◆ **ACTIVITY**:
Output the first line of the listing and each line after it, up to and including the line that contains "right shoulder: (784, 334)", exactly as written, minus the pictures.

DATA SUPPLIED Block Start

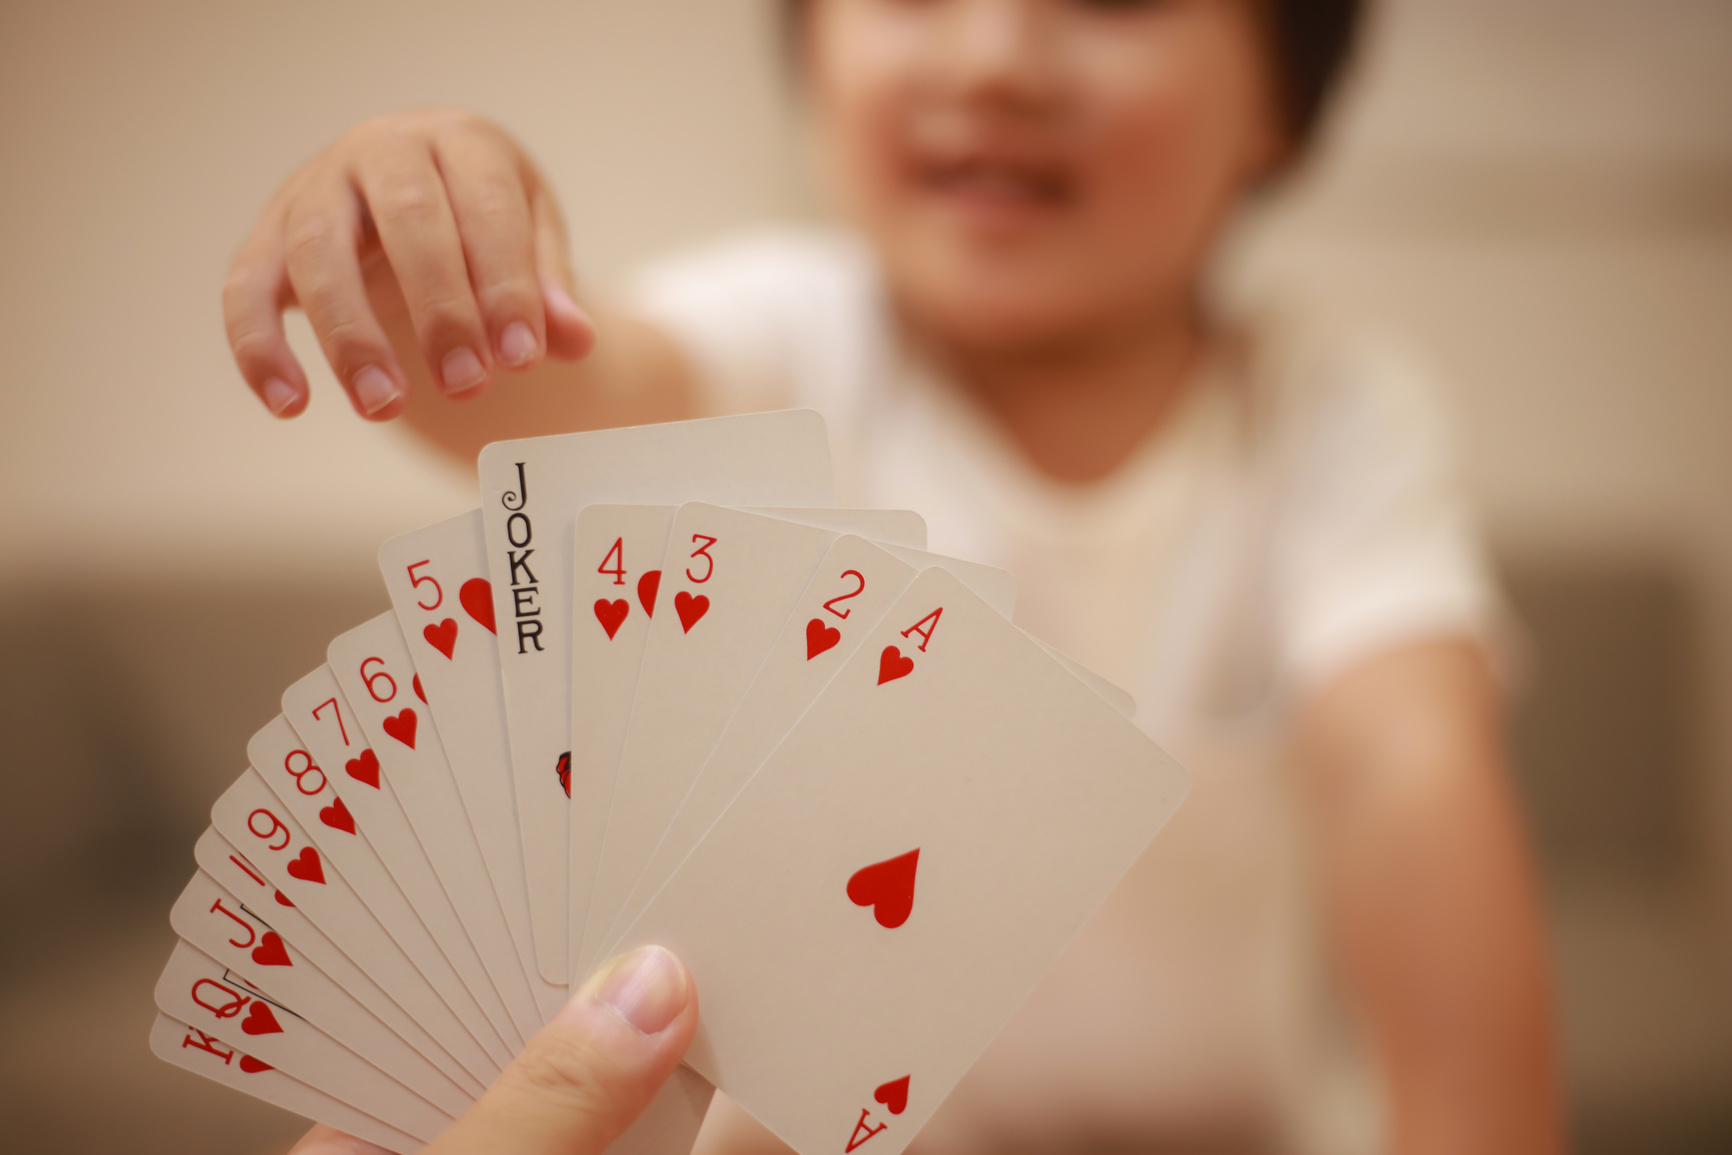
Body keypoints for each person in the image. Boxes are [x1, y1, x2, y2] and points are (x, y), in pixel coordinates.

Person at [223, 1, 1564, 1151]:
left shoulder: (1328, 411)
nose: (995, 57)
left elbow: (1409, 766)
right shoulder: (784, 334)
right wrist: (438, 239)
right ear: (810, 52)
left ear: (1279, 98)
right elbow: (541, 402)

DATA SUPPLIED Block End

◆ **SOLUTION TO THE PROBLEM**:
Body keypoints for each person in the image. Boxes are [x1, y1, x2, y2] and points are (x, y), in pixel coordinates.

Person at [223, 1, 1564, 1151]:
left shoulder: (1328, 411)
nose: (995, 57)
left elbow: (1409, 766)
right shoulder: (784, 334)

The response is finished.